March 22 is World Water Day, but for many people around the world, securing safe drinking water is still not obtainable. While unsafe water effects all members of a community, women and children, girls especially, carry the burdens that result from not having water that is easily-accessible, clean, and safe.
There are currently 36 countries that are not on track to meet the Millennium Development Goals (MDG) established by the United Nations for global water security. Two-thirds of these 36 countries are in Sub-Saharan Africa. There are many pockets in other regions as well that are lagging behind. UNICEF and its partners are strengthening efforts to help these countries successfully meet drinking water goals by 2015 or shortly thereafter.
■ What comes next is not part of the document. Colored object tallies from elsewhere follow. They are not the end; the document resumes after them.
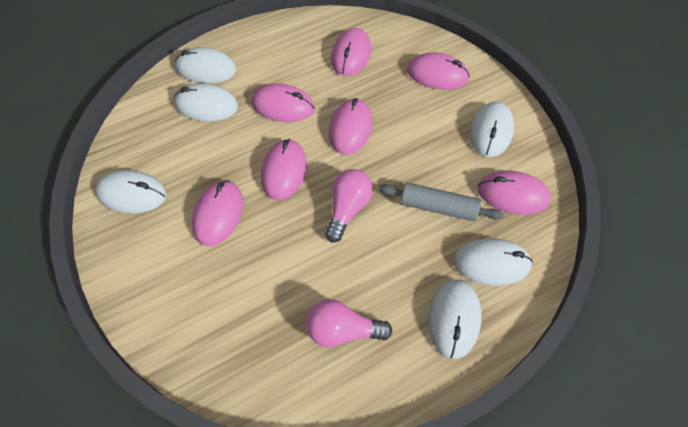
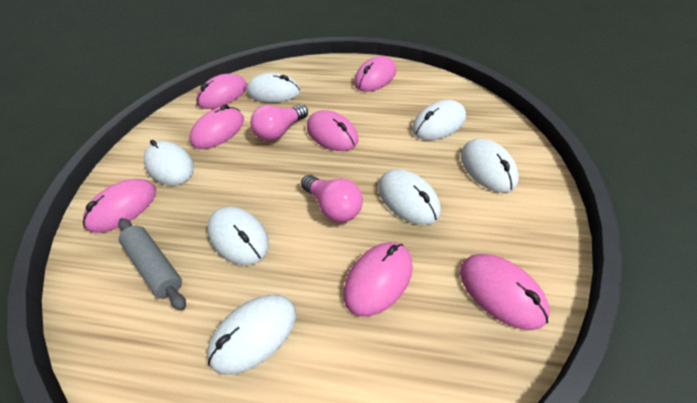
white mouse: [95,170,167,213] [174,83,238,121] [175,47,236,84] [428,279,482,359] [453,238,533,286] [470,102,514,157] = 6 -> [144,140,194,186] [207,206,269,265] [207,295,296,375] [246,73,300,102] [378,169,441,225] [412,100,466,140] [461,138,519,193] = 7

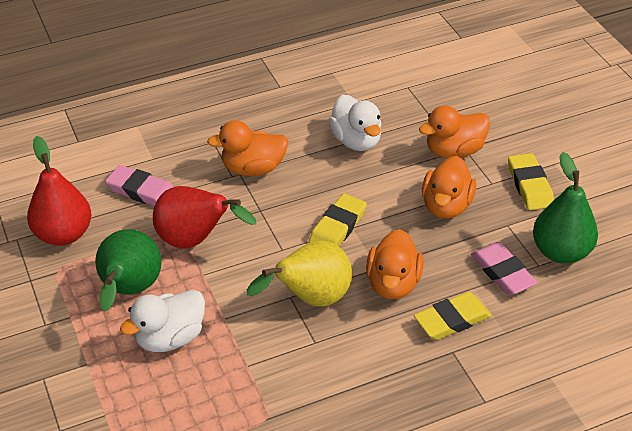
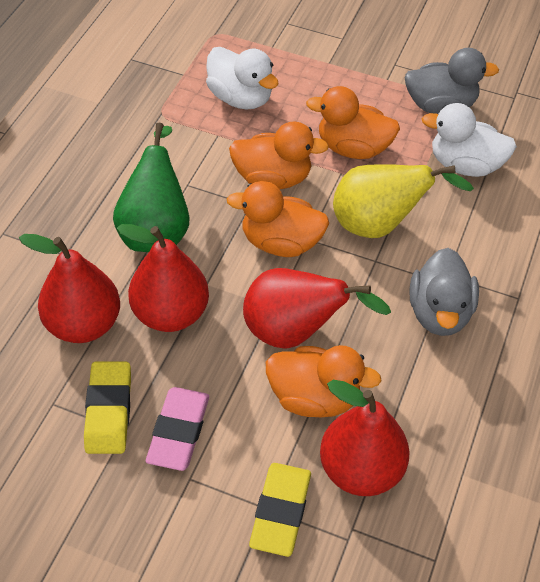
green pear: [95,229,161,312] [533,152,598,264] = 2 -> [113,123,189,252] = 1
grey duck: none = 0 -> [405,48,499,114] [410,248,479,336] = 2
pink eraser: [105,165,174,206] [471,242,538,295] = 2 -> [146,387,209,471] = 1
red pear: [27,136,91,246] [153,186,256,249] = 2 -> [19,234,120,343] [117,224,209,332] [243,268,391,349] [320,380,410,496] = 4
yellow eraser: [309,193,367,246] [414,292,492,340] [508,153,554,210] = 3 -> [84,362,131,454] [249,463,311,557] = 2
But the task is incredibly complicated. Disparities between regions, countries, rural and urban areas, women and girls, and household income reveal some of the key matters that need attention today. Access to water and sanitation affects children’s right to education in many ways, and lack of these facilities in schools can have a detrimental effect on children.
It can lead to intestinal worms which research shows, saps a child’s learning ability, affects their food intake, and can lead to diarrheal diseases that may cause children to lose school days. In essence, this impacts their learning, leading to children not being able to catch up classes, and can eventually lead to children dropping out of school all together. This is particularly true for girls, who with no water or private toilets may miss 25% of classes every month.
For example, in Nigeria: A poor, rural Hausa girl completes only 0.3 years of education; a wealthier or urban boy completes 10.3 years.